Here is the manual pdf.

The manual states that the driver output's rise/fall times as 100ps.

My confusion is, will the external trigger source I will use affect the driver's output rise time or it will only affect the jitter?

Figure 1 in that manual, it looks like a Schmitt trigger on the trigger input (0.5 V). The manual says the device can provide 250 picosecond pulse width.

But I need an external trigger source for this device. And if I use a microcontroller PWM the rising edge of my external trigger can be up to 100ns. If by using an external trigger device I provide 1MHz pulse train with 100ns rise time(fx. from a microcontroller) to this driver, will the driver output's rise/fall time affected? Basically I'm asking whether my external trigger rise time will affect the device output's rise-time.

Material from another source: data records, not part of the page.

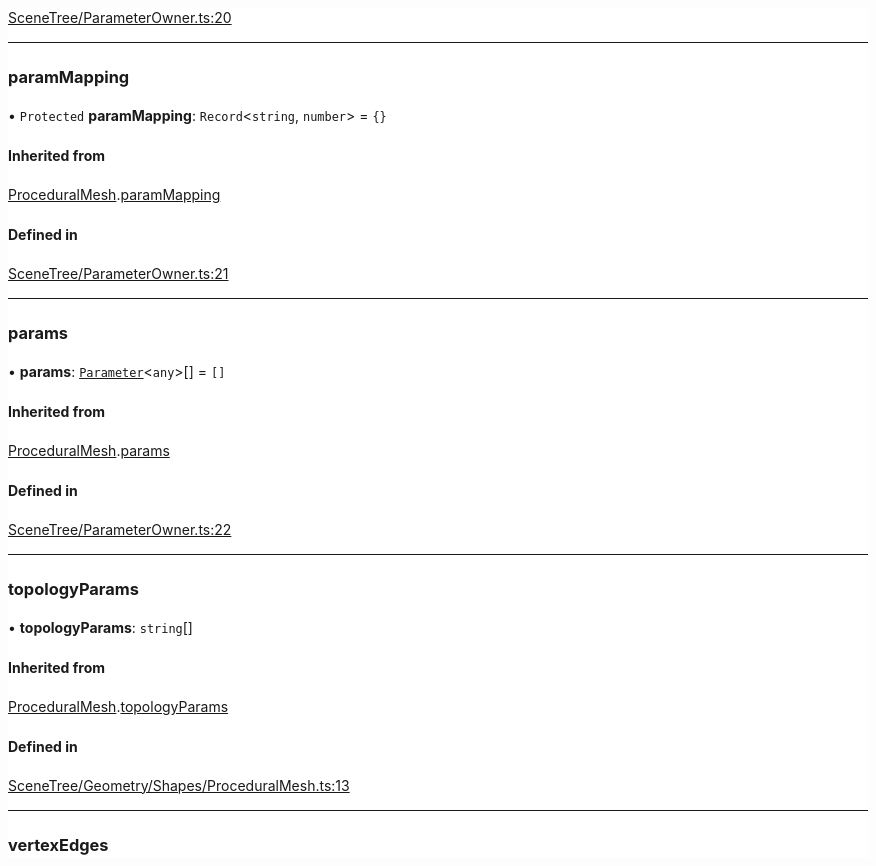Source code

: [SceneTree/ParameterOwner.ts:20](https://github.com/ZeaInc/zea-engine/blob/f5f8fb8b9/src/SceneTree/ParameterOwner.ts#L20)

___

### paramMapping

• `Protected` **paramMapping**: `Record`<`string`, `number`\> = `{}`

#### Inherited from

[ProceduralMesh](SceneTree_Geometry_Shapes_ProceduralMesh.ProceduralMesh).[paramMapping](SceneTree_Geometry_Shapes_ProceduralMesh.ProceduralMesh#parammapping)

#### Defined in

[SceneTree/ParameterOwner.ts:21](https://github.com/ZeaInc/zea-engine/blob/f5f8fb8b9/src/SceneTree/ParameterOwner.ts#L21)

___

### params

• **params**: [`Parameter`](../../Parameters/SceneTree_Parameters_Parameter.Parameter)<`any`\>[] = `[]`

#### Inherited from

[ProceduralMesh](SceneTree_Geometry_Shapes_ProceduralMesh.ProceduralMesh).[params](SceneTree_Geometry_Shapes_ProceduralMesh.ProceduralMesh#params)

#### Defined in

[SceneTree/ParameterOwner.ts:22](https://github.com/ZeaInc/zea-engine/blob/f5f8fb8b9/src/SceneTree/ParameterOwner.ts#L22)

___

### topologyParams

• **topologyParams**: `string`[]

#### Inherited from

[ProceduralMesh](SceneTree_Geometry_Shapes_ProceduralMesh.ProceduralMesh).[topologyParams](SceneTree_Geometry_Shapes_ProceduralMesh.ProceduralMesh#topologyparams)

#### Defined in

[SceneTree/Geometry/Shapes/ProceduralMesh.ts:13](https://github.com/ZeaInc/zea-engine/blob/f5f8fb8b9/src/SceneTree/Geometry/Shapes/ProceduralMesh.ts#L13)

___

### vertexEdges
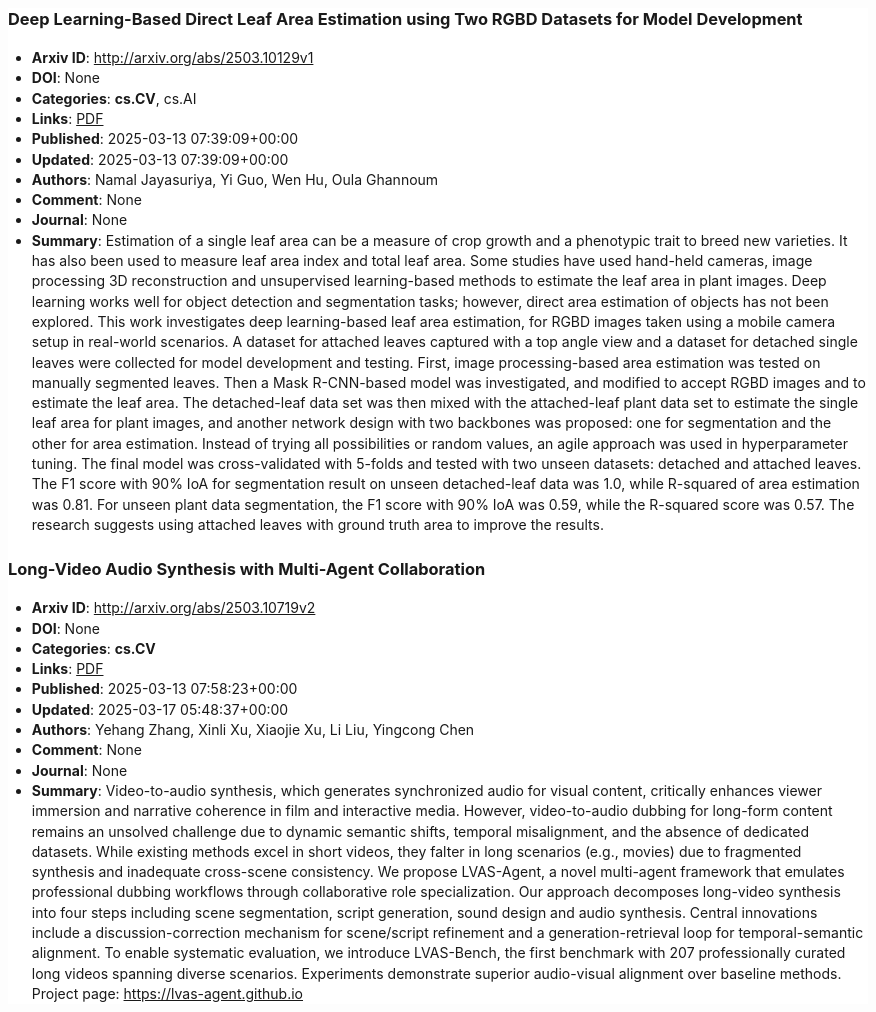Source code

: 

### Deep Learning-Based Direct Leaf Area Estimation using Two RGBD Datasets for Model Development
- **Arxiv ID**: http://arxiv.org/abs/2503.10129v1
- **DOI**: None
- **Categories**: **cs.CV**, cs.AI
- **Links**: [PDF](http://arxiv.org/pdf/2503.10129v1)
- **Published**: 2025-03-13 07:39:09+00:00
- **Updated**: 2025-03-13 07:39:09+00:00
- **Authors**: Namal Jayasuriya, Yi Guo, Wen Hu, Oula Ghannoum
- **Comment**: None
- **Journal**: None
- **Summary**: Estimation of a single leaf area can be a measure of crop growth and a phenotypic trait to breed new varieties. It has also been used to measure leaf area index and total leaf area. Some studies have used hand-held cameras, image processing 3D reconstruction and unsupervised learning-based methods to estimate the leaf area in plant images. Deep learning works well for object detection and segmentation tasks; however, direct area estimation of objects has not been explored. This work investigates deep learning-based leaf area estimation, for RGBD images taken using a mobile camera setup in real-world scenarios. A dataset for attached leaves captured with a top angle view and a dataset for detached single leaves were collected for model development and testing. First, image processing-based area estimation was tested on manually segmented leaves. Then a Mask R-CNN-based model was investigated, and modified to accept RGBD images and to estimate the leaf area. The detached-leaf data set was then mixed with the attached-leaf plant data set to estimate the single leaf area for plant images, and another network design with two backbones was proposed: one for segmentation and the other for area estimation. Instead of trying all possibilities or random values, an agile approach was used in hyperparameter tuning. The final model was cross-validated with 5-folds and tested with two unseen datasets: detached and attached leaves. The F1 score with 90% IoA for segmentation result on unseen detached-leaf data was 1.0, while R-squared of area estimation was 0.81. For unseen plant data segmentation, the F1 score with 90% IoA was 0.59, while the R-squared score was 0.57. The research suggests using attached leaves with ground truth area to improve the results.



### Long-Video Audio Synthesis with Multi-Agent Collaboration
- **Arxiv ID**: http://arxiv.org/abs/2503.10719v2
- **DOI**: None
- **Categories**: **cs.CV**
- **Links**: [PDF](http://arxiv.org/pdf/2503.10719v2)
- **Published**: 2025-03-13 07:58:23+00:00
- **Updated**: 2025-03-17 05:48:37+00:00
- **Authors**: Yehang Zhang, Xinli Xu, Xiaojie Xu, Li Liu, Yingcong Chen
- **Comment**: None
- **Journal**: None
- **Summary**: Video-to-audio synthesis, which generates synchronized audio for visual content, critically enhances viewer immersion and narrative coherence in film and interactive media. However, video-to-audio dubbing for long-form content remains an unsolved challenge due to dynamic semantic shifts, temporal misalignment, and the absence of dedicated datasets. While existing methods excel in short videos, they falter in long scenarios (e.g., movies) due to fragmented synthesis and inadequate cross-scene consistency. We propose LVAS-Agent, a novel multi-agent framework that emulates professional dubbing workflows through collaborative role specialization. Our approach decomposes long-video synthesis into four steps including scene segmentation, script generation, sound design and audio synthesis. Central innovations include a discussion-correction mechanism for scene/script refinement and a generation-retrieval loop for temporal-semantic alignment. To enable systematic evaluation, we introduce LVAS-Bench, the first benchmark with 207 professionally curated long videos spanning diverse scenarios. Experiments demonstrate superior audio-visual alignment over baseline methods. Project page: https://lvas-agent.github.io

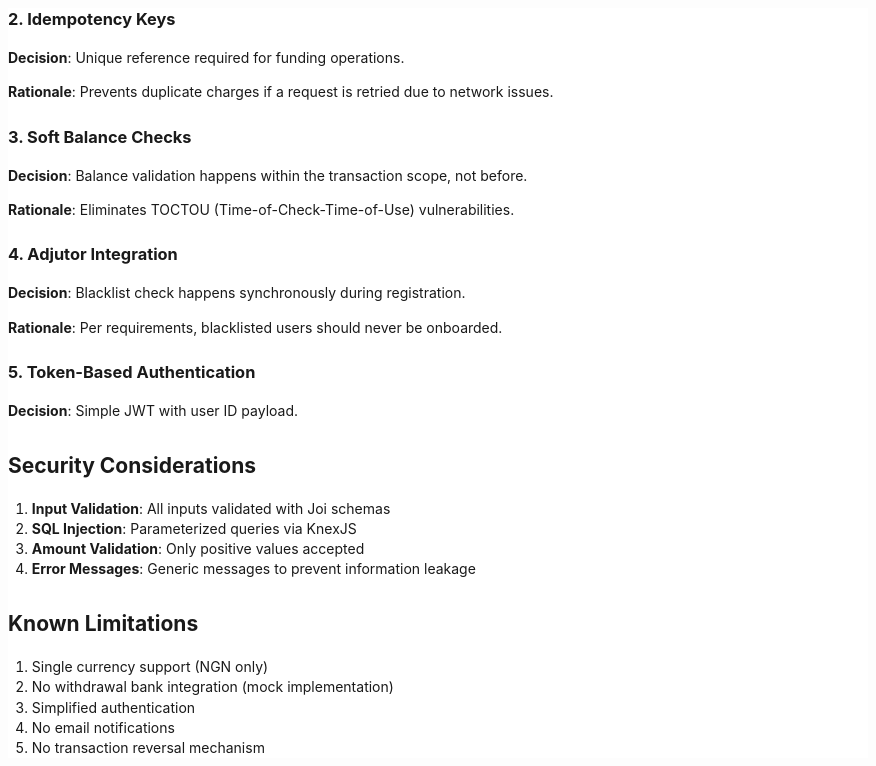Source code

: ### 2. Idempotency Keys
**Decision**: Unique reference required for funding operations.

**Rationale**: Prevents duplicate charges if a request is retried due to network issues.

### 3. Soft Balance Checks
**Decision**: Balance validation happens within the transaction scope, not before.

**Rationale**: Eliminates TOCTOU (Time-of-Check-Time-of-Use) vulnerabilities.

### 4. Adjutor Integration
**Decision**: Blacklist check happens synchronously during registration.

**Rationale**: Per requirements, blacklisted users should never be onboarded.

### 5. Token-Based Authentication
**Decision**: Simple JWT with user ID payload.

## Security Considerations

1. **Input Validation**: All inputs validated with Joi schemas
2. **SQL Injection**: Parameterized queries via KnexJS
4. **Amount Validation**: Only positive values accepted
5. **Error Messages**: Generic messages to prevent information leakage


## Known Limitations

1. Single currency support (NGN only)
2. No withdrawal bank integration (mock implementation)
3. Simplified authentication
4. No email notifications
5. No transaction reversal mechanism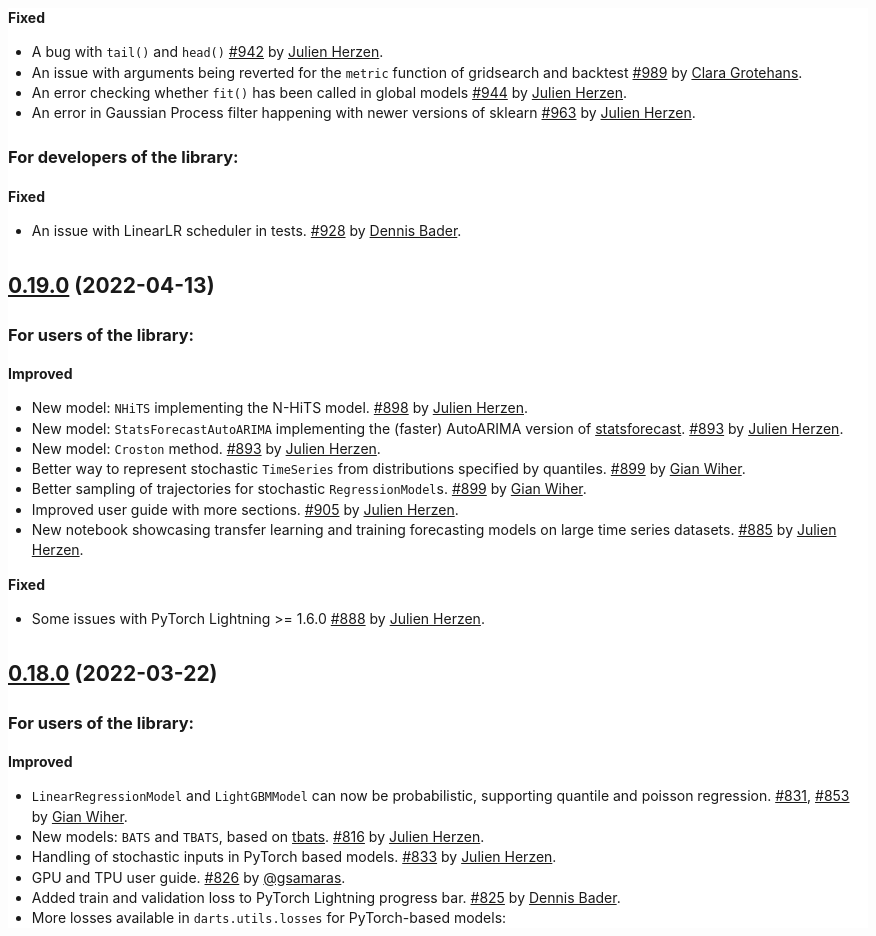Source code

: **Fixed**
- A bug with `tail()` and `head()` [#942](https://github.com/unit8co/darts/pull/942) by [Julien Herzen](https://github.com/hrzn).
- An issue with arguments being reverted for the `metric` function of gridsearch and backtest [#989](https://github.com/unit8co/darts/pull/989) by [Clara Grotehans](https://github.com/ClaraGrthns).
- An error checking whether `fit()` has been called in global models [#944](https://github.com/unit8co/darts/pull/944) by [Julien Herzen](https://github.com/hrzn).
- An error in Gaussian Process filter happening with newer versions of sklearn [#963](https://github.com/unit8co/darts/pull/963) by [Julien Herzen](https://github.com/hrzn).

### For developers of the library:

**Fixed**
- An issue with LinearLR scheduler in tests. [#928](https://github.com/unit8co/darts/pull/928) by [Dennis Bader](https://github.com/dennisbader).


## [0.19.0](https://github.com/unit8co/darts/tree/0.19.0) (2022-04-13)
### For users of the library:

**Improved**
- New model: `NHiTS` implementing the N-HiTS model.
  [#898](https://github.com/unit8co/darts/pull/898) by [Julien Herzen](https://github.com/hrzn).
- New model: `StatsForecastAutoARIMA` implementing the (faster) AutoARIMA version of
  [statsforecast](https://github.com/Nixtla/statsforecast).
  [#893](https://github.com/unit8co/darts/pull/893) by [Julien Herzen](https://github.com/hrzn).
- New model: `Croston` method.
  [#893](https://github.com/unit8co/darts/pull/893) by [Julien Herzen](https://github.com/hrzn).
- Better way to represent stochastic `TimeSeries` from distributions specified by quantiles.
  [#899](https://github.com/unit8co/darts/pull/899) by [Gian Wiher](https://github.com/gnwhr).
- Better sampling of trajectories for stochastic `RegressionModel`s.
  [#899](https://github.com/unit8co/darts/pull/899) by [Gian Wiher](https://github.com/gnwhr).
- Improved user guide with more sections. [#905](https://github.com/unit8co/darts/pull/905)
  by [Julien Herzen](https://github.com/hrzn).
- New notebook showcasing transfer learning and training forecasting models on large time
  series datasets. [#885](https://github.com/unit8co/darts/pull/885) 
  by [Julien Herzen](https://github.com/hrzn).


**Fixed**
- Some issues with PyTorch Lightning >= 1.6.0 [#888](https://github.com/unit8co/darts/pull/888)
  by [Julien Herzen](https://github.com/hrzn).

## [0.18.0](https://github.com/unit8co/darts/tree/0.18.0) (2022-03-22)
### For users of the library:

**Improved**
- `LinearRegressionModel` and `LightGBMModel` can now be probabilistic, supporting quantile
  and poisson regression. [#831](https://github.com/unit8co/darts/pull/831), 
  [#853](https://github.com/unit8co/darts/pull/853) by [Gian Wiher](https://github.com/gnwhr).
- New models: `BATS` and `TBATS`, based on [tbats](https://github.com/intive-DataScience/tbats).
  [#816](https://github.com/unit8co/darts/pull/816) by [Julien Herzen](https://github.com/hrzn).
- Handling of stochastic inputs in PyTorch based models. [#833](https://github.com/unit8co/darts/pull/833)
  by [Julien Herzen](https://github.com/hrzn).
- GPU and TPU user guide. [#826](https://github.com/unit8co/darts/pull/826)
  by [@gsamaras](https://github.com/gsamaras).
- Added train and validation loss to PyTorch Lightning progress bar.
  [#825](https://github.com/unit8co/darts/pull/825) by [Dennis Bader](https://github.com/dennisbader).
- More losses available in `darts.utils.losses` for PyTorch-based models: 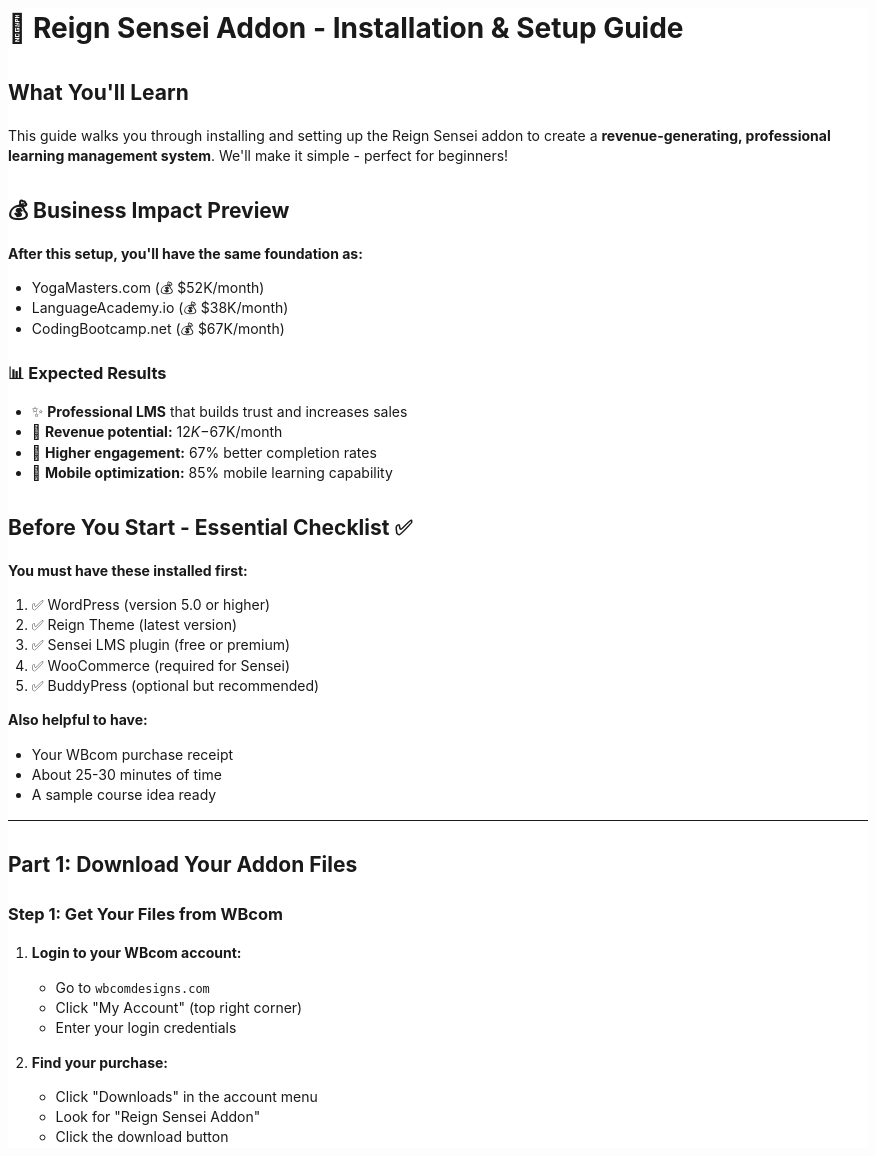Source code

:# 🚀 Reign Sensei Addon - Installation & Setup Guide

## What You'll Learn
This guide walks you through installing and setting up the Reign Sensei addon to create a **revenue-generating, professional learning management system**. We'll make it simple - perfect for beginners!

## 💰 Business Impact Preview
**After this setup, you'll have the same foundation as:**
- YogaMasters.com (💰 $52K/month)
- LanguageAcademy.io (💰 $38K/month)
- CodingBootcamp.net (💰 $67K/month)

### 📊 Expected Results
- ✨ **Professional LMS** that builds trust and increases sales
- 💸 **Revenue potential:** $12K-$67K/month
- 👥 **Higher engagement:** 67% better completion rates
- 📱 **Mobile optimization:** 85% mobile learning capability

## Before You Start - Essential Checklist ✅

**You must have these installed first:**
1. ✅ WordPress (version 5.0 or higher)
2. ✅ Reign Theme (latest version)
3. ✅ Sensei LMS plugin (free or premium)
4. ✅ WooCommerce (required for Sensei)
5. ✅ BuddyPress (optional but recommended)

**Also helpful to have:**
- Your WBcom purchase receipt
- About 25-30 minutes of time
- A sample course idea ready

---

## Part 1: Download Your Addon Files

### Step 1: Get Your Files from WBcom

1. **Login to your WBcom account:**
   - Go to `wbcomdesigns.com`
   - Click "My Account" (top right corner)
   - Enter your login credentials

2. **Find your purchase:**
   - Click "Downloads" in the account menu
   - Look for "Reign Sensei Addon"
   - Click the download button
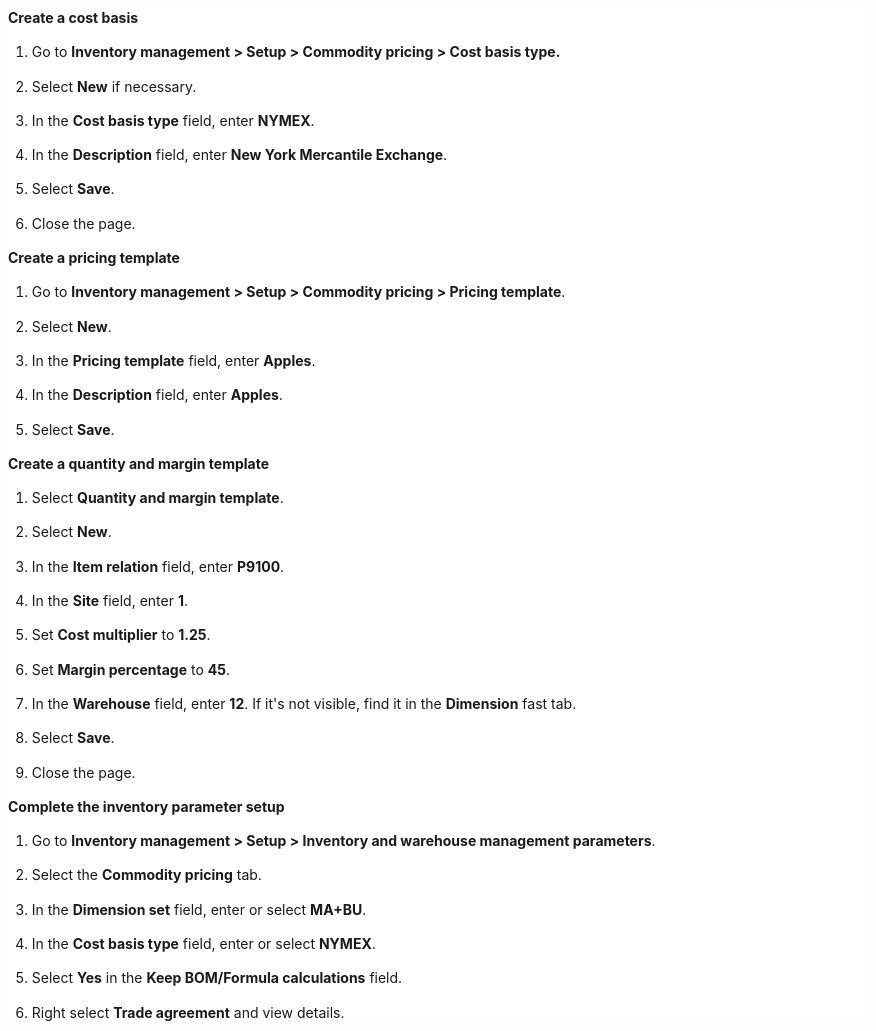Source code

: **Create a cost basis**

1. Go to **Inventory management \> Setup \> Commodity pricing \> Cost
    basis type.**

2. Select **New** if necessary.

3. In the **Cost basis type** field, enter **NYMEX**.

4. In the **Description** field, enter **New York Mercantile
    Exchange**.

5. Select **Save**.

6. Close the page.

**Create a pricing template**

1. Go to **Inventory management \> Setup \> Commodity pricing \>
    Pricing template**.

2. Select **New**.

3. In the **Pricing template** field, enter **Apples**.

4. In the **Description** field, enter **Apples**.

5. Select **Save**.

**Create a quantity and margin template**

1. Select **Quantity and margin template**.

2. Select **New**.

3. In the **Item relation** field, enter **P9100**.

4. In the **Site** field, enter **1**.

5. Set **Cost multiplier** to **1.25**.

6. Set **Margin percentage** to **45**.

7. In the **Warehouse** field, enter **12**. If it's not visible, find
    it in the **Dimension** fast tab.

8. Select **Save**.

9. Close the page.

**Complete the inventory parameter setup**

1. Go to **Inventory management \> Setup \> Inventory and warehouse
    management parameters**.

2. Select the **Commodity pricing** tab.

3. In the **Dimension set** field, enter or select **MA+BU**.

4. In the **Cost basis type** field, enter or select **NYMEX**.

5. Select **Yes** in the **Keep BOM/Formula calculations** field.

6. Right select **Trade agreement** and view details.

(I hope my question is clear enough and I'm satisfied with some approximate answer since I cannot provide more details at the moment.)
A very slow risetime may affect the driver. Any risetime
greater than the driver prop delay should be suspect,
and tested.

In addition to slowness you might see "multi-pulsing"
if the risetime is slow enough that ground bounce can
"wrap back around to the input" before the output moves
appreciably (as with very strong predrivers and high
internal loading, to create a leading ground impulse
before the output stage swings, perhaps causing the
front end to "dither" until the input has passed the logic
threshold plus any in-the-moment ground perturbation).

PWM resource risetimes probably are sandbagged for
external loading, and timing is probably quite "notchy"
when you get to the narrow pulse width end. You might
prefer to use a fast one-shot and a regular logic resource,
and get your pulse control some other way than a PWM
register and perhaps-too-leisurely PWM output buffer
(if that's different than a logic I/O).